Les électeurs se sont rendus aux urnes dans les grandes villes comme Yangon et Naypyitaw, ainsi que dans d’autres régions du pays, pour voter dans des écoles, des bâtiments gouvernementaux et des lieux de culte. Ce vote intervient dans un contexte de violence et de répression, avec plus de 7 600 civils tués et plus de 22 000 personnes détenues arbitrairement depuis le coup d’État, selon l’Association d’assistance aux prisonniers politiques.
Les critiques estiment que ces élections ne peuvent être considérées comme légitimes en raison de l’exclusion des principaux partis politiques, des restrictions à la liberté d’expression et de l’atmosphère générale de peur. La Ligue nationale pour la démocratie (LND), le parti d’Aung San Suu Kyi, a été dissous en 2023 après avoir refusé de se conformer aux nouvelles règles imposées par l’armée. Aung San Suu Kyi elle-même, âgée de 80 ans, est incarcérée et purge une peine de 27 ans de prison pour des accusations jugées politiquement motivées.
Plusieurs autres partis ont également choisi de ne pas participer au scrutin, dénonçant des conditions injustes. Des groupes d’opposition ont appelé au boycott, mais la mobilisation reste difficile en raison de la répression militaire. Amel Vier, analyste du Réseau asiatique pour des élections libres, a souligné l’absence de véritable choix pour les électeurs, rappelant que 73 % des voix étaient allées à des partis aujourd’hui disparus lors des élections de 2020.

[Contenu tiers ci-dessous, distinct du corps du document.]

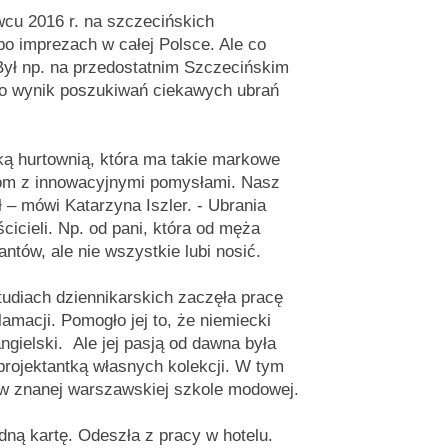
wcu 2016 r. na szczecińskich
po imprezach w całej Polsce. Ale co
ył np. na przedostatnim Szczecińskim
to wynik poszukiwań ciekawych ubrań
ką hurtownią, która ma takie markowe
ziom z innowacyjnymi pomysłami. Nasz
ł – mówi Katarzyna Iszler. - Ubrania
icieli. Np. od pani, która od męża
antów, ale nie wszystkie lubi nosić.
tudiach dziennikarskich zaczęła pracę
amacji. Pomogło jej to, że niemiecki
ngielski. Ale jej pasją od dawna była
 projektantką własnych kolekcji. W tym
w znanej warszawskiej szkole modowej.
dną kartę. Odeszła z pracy w hotelu.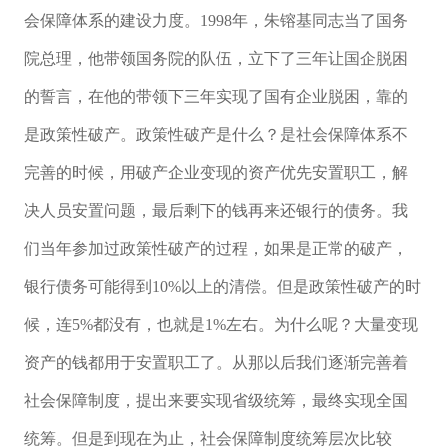
会保障体系的建设力度。1998年，朱镕基同志当了国务
院总理，他带领国务院的队伍，立下了三年让国企脱困
的誓言，在他的带领下三年实现了国有企业脱困，靠的
是政策性破产。政策性破产是什么？是社会保障体系不
完善的时候，用破产企业变现的资产优先安置职工，解
决人员安置问题，最后剩下的钱再来还银行的债务。我
们当年参加过政策性破产的过程，如果是正常的破产，
银行债务可能得到10%以上的清偿。但是政策性破产的时
候，连5%都没有，也就是1%左右。为什么呢？大量变现
资产的钱都用于安置职工了。从那以后我们逐渐完善着
社会保障制度，提出来要实现省级统筹，最终实现全国
统筹。但是到现在为止，社会保障制度统筹层次比较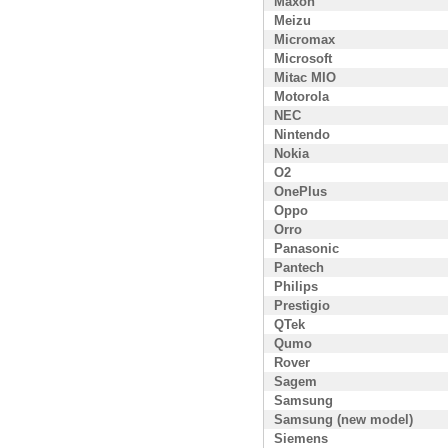
Maxon
Meizu
Micromax
Microsoft
Mitac MIO
Motorola
NEC
Nintendo
Nokia
O2
OnePlus
Oppo
Orro
Panasonic
Pantech
Philips
Prestigio
QTek
Qumo
Rover
Sagem
Samsung
Samsung (new model)
Siemens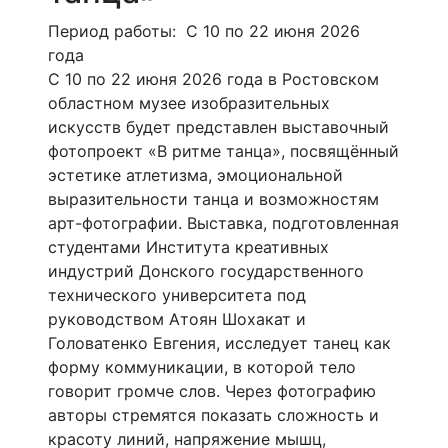
Период работы: С 10 по 22 июня 2026
года
С 10 по 22 июня 2026 года в Ростовском
областном музее изобразительных
искусств будет представлен выставочный
фотопроект «В ритме танца», посвящённый
эстетике атлетизма, эмоциональной
выразительности танца и возможностям
арт-фотографии. Выставка, подготовленная
студентами Института креативных
индустрий Донского государственного
технического университета под
руководством Атоян Шохакат и
Головатенко Евгения, исследует танец как
форму коммуникации, в которой тело
говорит громче слов. Через фотографию
авторы стремятся показать сложность и
красоту линий, напряжение мышц,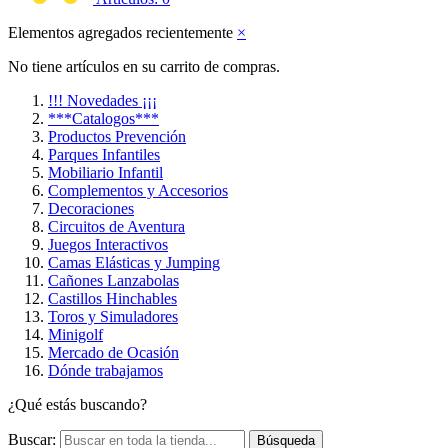
Elementos agregados recientemente
×
No tiene artículos en su carrito de compras.
!!! Novedades ¡¡¡
***Catalogos***
Productos Prevención
Parques Infantiles
Mobiliario Infantil
Complementos y Accesorios
Decoraciones
Circuitos de Aventura
Juegos Interactivos
Camas Elásticas y Jumping
Cañones Lanzabolas
Castillos Hinchables
Toros y Simuladores
Minigolf
Mercado de Ocasión
Dónde trabajamos
¿Qué estás buscando?
Buscar:
Búsqueda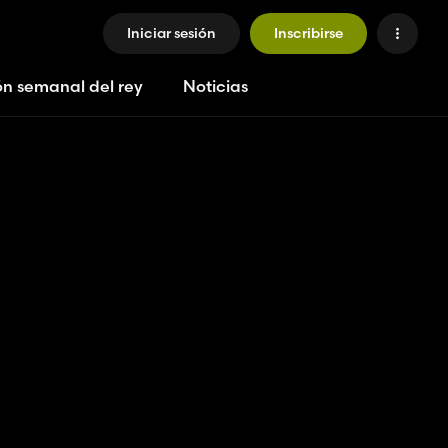
Iniciar sesión
Inscribirse
ón semanal del rey
Noticias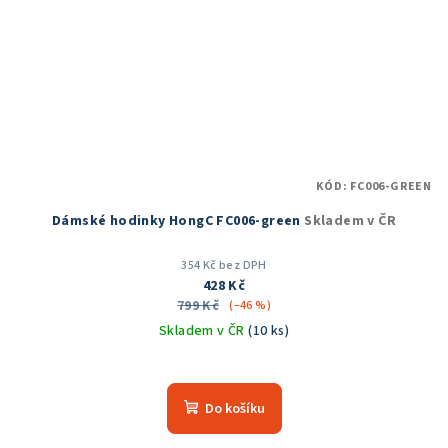
KÓD:
FC006-GREEN
Dámské hodinky HongC FC006-green
Skladem v ČR
354 Kč bez DPH
428 Kč
799 Kč
(–46 %)
Skladem v ČR
(10 ks)
Do košíku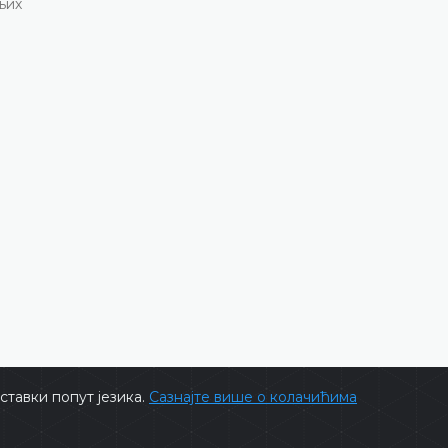
ДЕТАЉНИЈЕ
тавки попут језика.
Сазнајте више о колачићима
ts @ 2026
Уставни суд БиХ
Сва права задржана.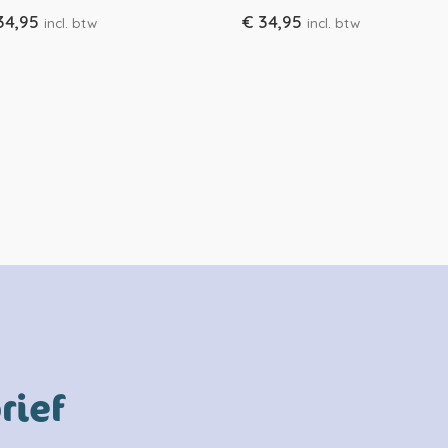
34,95
€
34,95
incl. btw
incl. btw
rief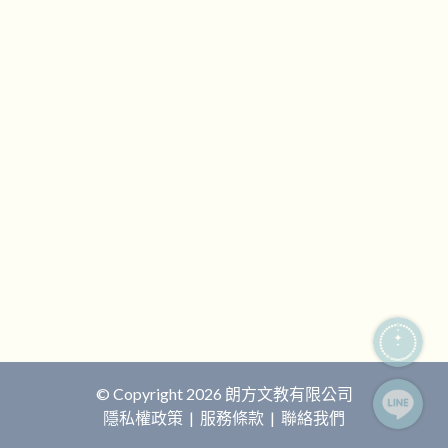
© Copyright 2026 朗方文教有限公司
隱私權政策
|
服務條款
|
聯絡我們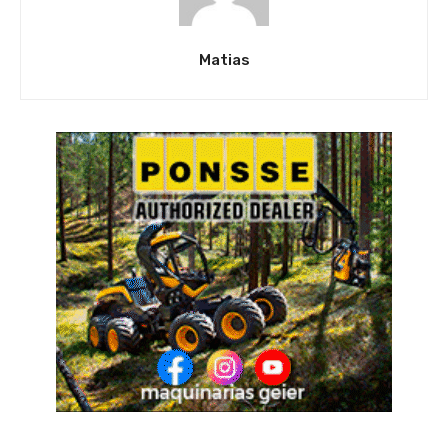
Matias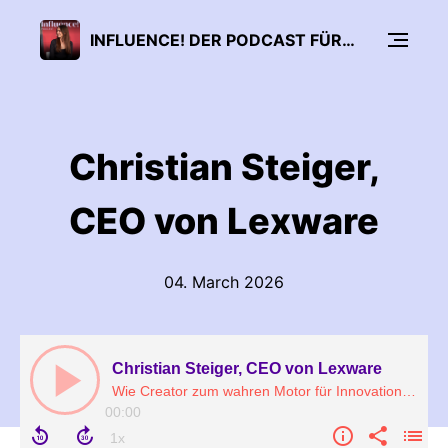
INFLUENCE! DER PODCAST FÜR INFLUENCER MARKETING
Christian Steiger,
CEO von Lexware
04. March 2026
Christian Steiger, CEO von Lexware
Wie Creator zum wahren Motor für Innovation in Unternehmen werden
00:00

Le régime militaire espère que ces élections lui permettront de consolider son pouvoir et de gagner en légitimité, tant au niveau national qu’international. La tenue de ce scrutin pourrait également servir de prétexte à des pays voisins comme la Chine, l’Inde et la Thaïlande pour maintenir leur soutien au gouvernement birman, arguant qu’il favorise la stabilité. Cependant, les pays occidentaux ont maintenu leurs sanctions contre les généraux au pouvoir en raison de leurs actions antidémocratiques et de la brutalité de leur répression.
Un nouveau loi sur la protection des élections a été adoptée, imposant des restrictions sévères à la critique publique du processus électoral. Volker Türk, le Haut-Commissaire des Nations Unies aux droits de l’homme, a dénoncé une intensification de la violence et de l’intimidation, soulignant l’absence de conditions permettant l’exercice de la liberté d’expression et de réunion pacifique.
Le vote se déroule en trois phases, les 102 townships sur les 330 que compte le pays ayant voté ce dimanche. Les deux autres phases sont prévues les 11 et 25 janvier prochains, et les résultats définitifs devraient être annoncés à la fin du mois. Plus de 4 800 candidats issus de 57 partis sont en lice pour des sièges aux législatures nationales et régionales, mais seuls six d’entre eux ont une réelle chance d’influencer la politique au Parlement.
La guerre civile, déclenchée après le coup d’État et la répression violente des manifestations pacifiques, a provoqué le déplacement de plus de 3,6 millions de personnes, selon les chiffres de l’ONU. Les observateurs s’attendent à ce que le général Min Aung Hlaing, à l’origine du coup d’État en 2021, conserve le pouvoir, quel que soit le résultat des élections.